Re-comp: sustained value extraction from analytics over time
Project Dates: From January 2016 to December 2018
Project Leader: Dr. Paolo Missier (PI)
Staff: Collaborators: Prof. Patrick Chinnery (Head of Neurology Department, Cambridge University), Mr. Philip James (Civil Engineering & Geosciences), Prof. Paul Watson (Computing Science)
Sponsors: EPSRC
Background.
As the cost of allocating computing resources to data-intensive tasks continues to decrease, large-scale data analytics becomes ever more affordable, continuously providing new insights from vast amounts of data. Increasingly, predictive models that encode knowledge from data are used to drive decisions in a broad range of areas, from science to public policy, to marketing and business strategy.
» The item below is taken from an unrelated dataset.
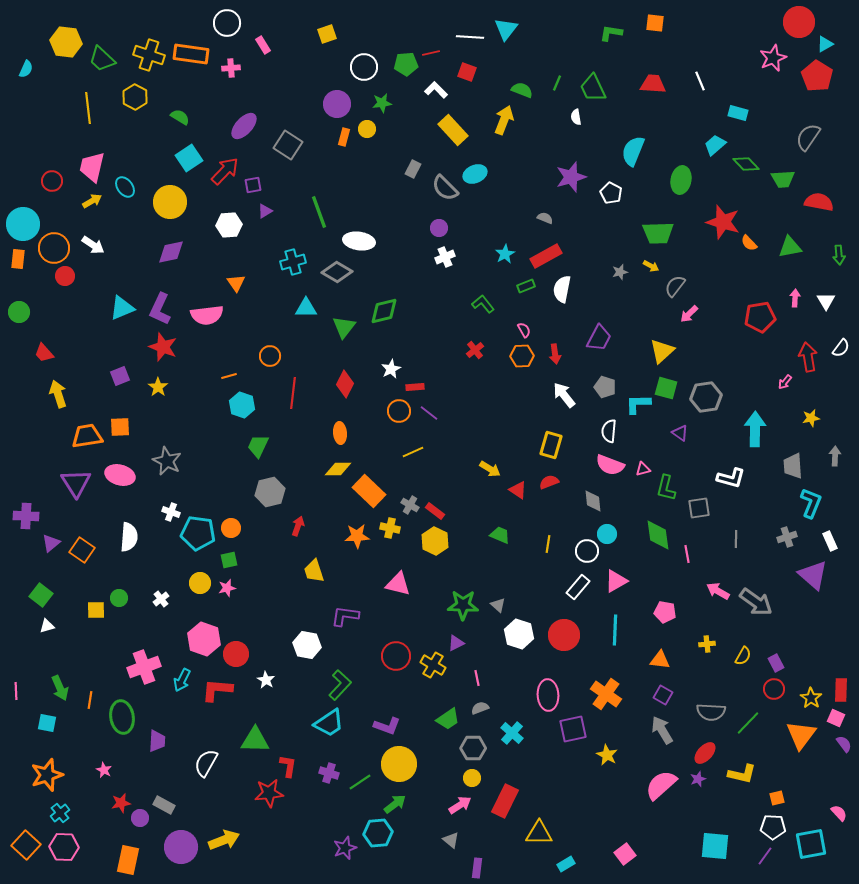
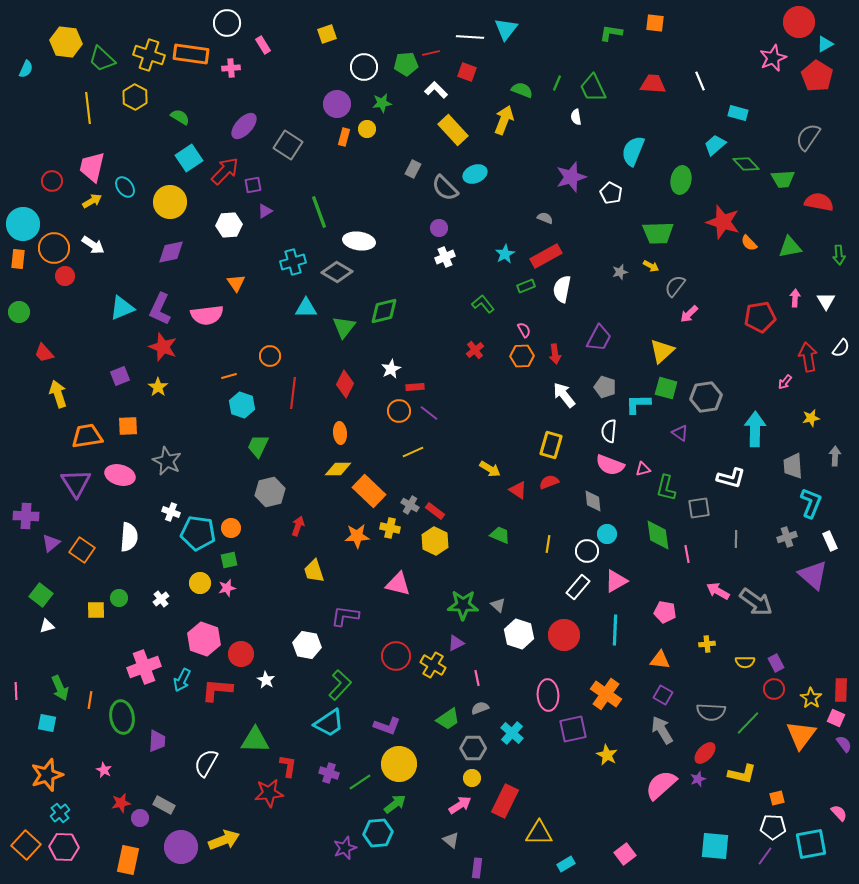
orange square at (120, 427): moved 8 px right, 1 px up
red circle at (236, 654): moved 5 px right
yellow semicircle at (743, 656): moved 2 px right, 6 px down; rotated 60 degrees clockwise
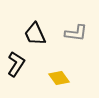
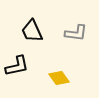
black trapezoid: moved 3 px left, 3 px up
black L-shape: moved 1 px right, 2 px down; rotated 45 degrees clockwise
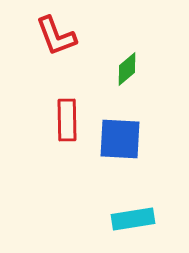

The process of learning such actionable knowledge relies upon information assets, including the data itself, the know-how that is encoded in the analytical processes and algorithms, as well as any additional background and prior knowledge. ?Because these assets continuously change and evolve, models may become obsolete over time, leading to poor decisions in the future, unless they are periodically updated.?
Focus of the project.
This project is concerned with the need and opportunities for selective recomputation of resource-intensive analytical workloads. The decision on how to respond to changes in these information assets requires striking a balance between the estimated cost of recomputing the model, and the expected benefits of doing so. In some cases, for instance when using predictive models to diagnose a patient's genetic disease, new medical knowledge may invalidate a large number of past cases. On the other hand, such changes in knowledge may be marginal or even irrelevant for some of the cases. It is therefore important to be able, firstly, to determine which past results may potentially benefit from recomputation, secondly, to determine whether it is technically possible to reproduce an old computation, and thirdly, when this is the case, to assess the costs and relative benefits associated with the recomputation.
The project investigates the hypothesis that, based on these determinations, and given a budget for allocating computing resources, it should be possible to accurately identify and prioritise analytical tasks that should be considered for recomputation.